Edinburgh University was the first establishment in Scotland and the UK to offer Massive Open Online Courses (MOOCs) which are delivered via the Coursera partnership - a network of leading international universities which offer short undergraduate-level online courses free of charge. However, an increasing number of other UK universities seem to be employing the idea. King's College London, along with the Universities of Birmingham, Bristol, Cardiff, East Anglia, Exeter, Lancaster, Leeds, Southampton, St Andrews and Warwick have partnered with FutureLearn, a company set up by the Open University that will offer free, non-credit bearing courses to internet-users around the world.

MOOCs have attracted millions of users across the globe, and are especially popular in emerging economies – a key market place for UK universities. FutureLearn will promote UK institutions to international students, said Prof Martin Bean, vice-chancellor of the Open University.

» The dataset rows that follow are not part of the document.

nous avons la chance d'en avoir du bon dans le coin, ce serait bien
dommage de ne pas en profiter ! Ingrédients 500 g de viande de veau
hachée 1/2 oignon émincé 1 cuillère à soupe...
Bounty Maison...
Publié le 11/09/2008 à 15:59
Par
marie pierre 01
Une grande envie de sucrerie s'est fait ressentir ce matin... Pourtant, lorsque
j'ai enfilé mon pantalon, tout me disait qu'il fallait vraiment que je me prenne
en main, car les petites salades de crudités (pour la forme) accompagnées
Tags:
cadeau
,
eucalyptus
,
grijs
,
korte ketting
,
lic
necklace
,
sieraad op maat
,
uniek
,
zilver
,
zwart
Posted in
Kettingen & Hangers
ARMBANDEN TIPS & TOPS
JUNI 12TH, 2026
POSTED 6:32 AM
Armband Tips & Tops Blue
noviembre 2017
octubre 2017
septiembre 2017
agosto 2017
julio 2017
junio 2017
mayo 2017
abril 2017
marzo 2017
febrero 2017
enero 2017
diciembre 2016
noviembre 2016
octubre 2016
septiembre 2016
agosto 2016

"At the moment foreign students' perception of UK universities is: wonderful history, great tradition, really good teaching, but a bit boring.


"It's absolutely unacceptable that the number one or two brand for higher education in the world should be lagging in the areas of innovation in terms of Higher Education. We need to inject that front-foot, innovative flavour if we're to compete with the US."


The UK higher education industry, which is worth £14 billion, stands in the top five export earners for Britain. Universities minister David Willetts explained how the partnership – which has received cross-party support and involves universities from Scotland, Wales and England – will put the UK at the heart of online education.




Strathclyde University’s Myplace/Pegasus, a moodle-based learning system offers a combination of learning materials, incorporating the benefits of the Internet Age and the social and personal components that come with physical places of learning. Universities offer personalised advice from lecturers and tutors whose positive reinforcement is beneficial to students.

The future of education, both online and offline, will be won by those who understand that why, how and where people learn are not one­-size-­fits-­all questions. Figuring out how to get universities to accept MOOC classes for credit is a major thrust of the fast-growing, constantly changing online teaching industry at the moment. As Thrun concludes, “It’s my mission now; this is the future. There is no doubt about it.”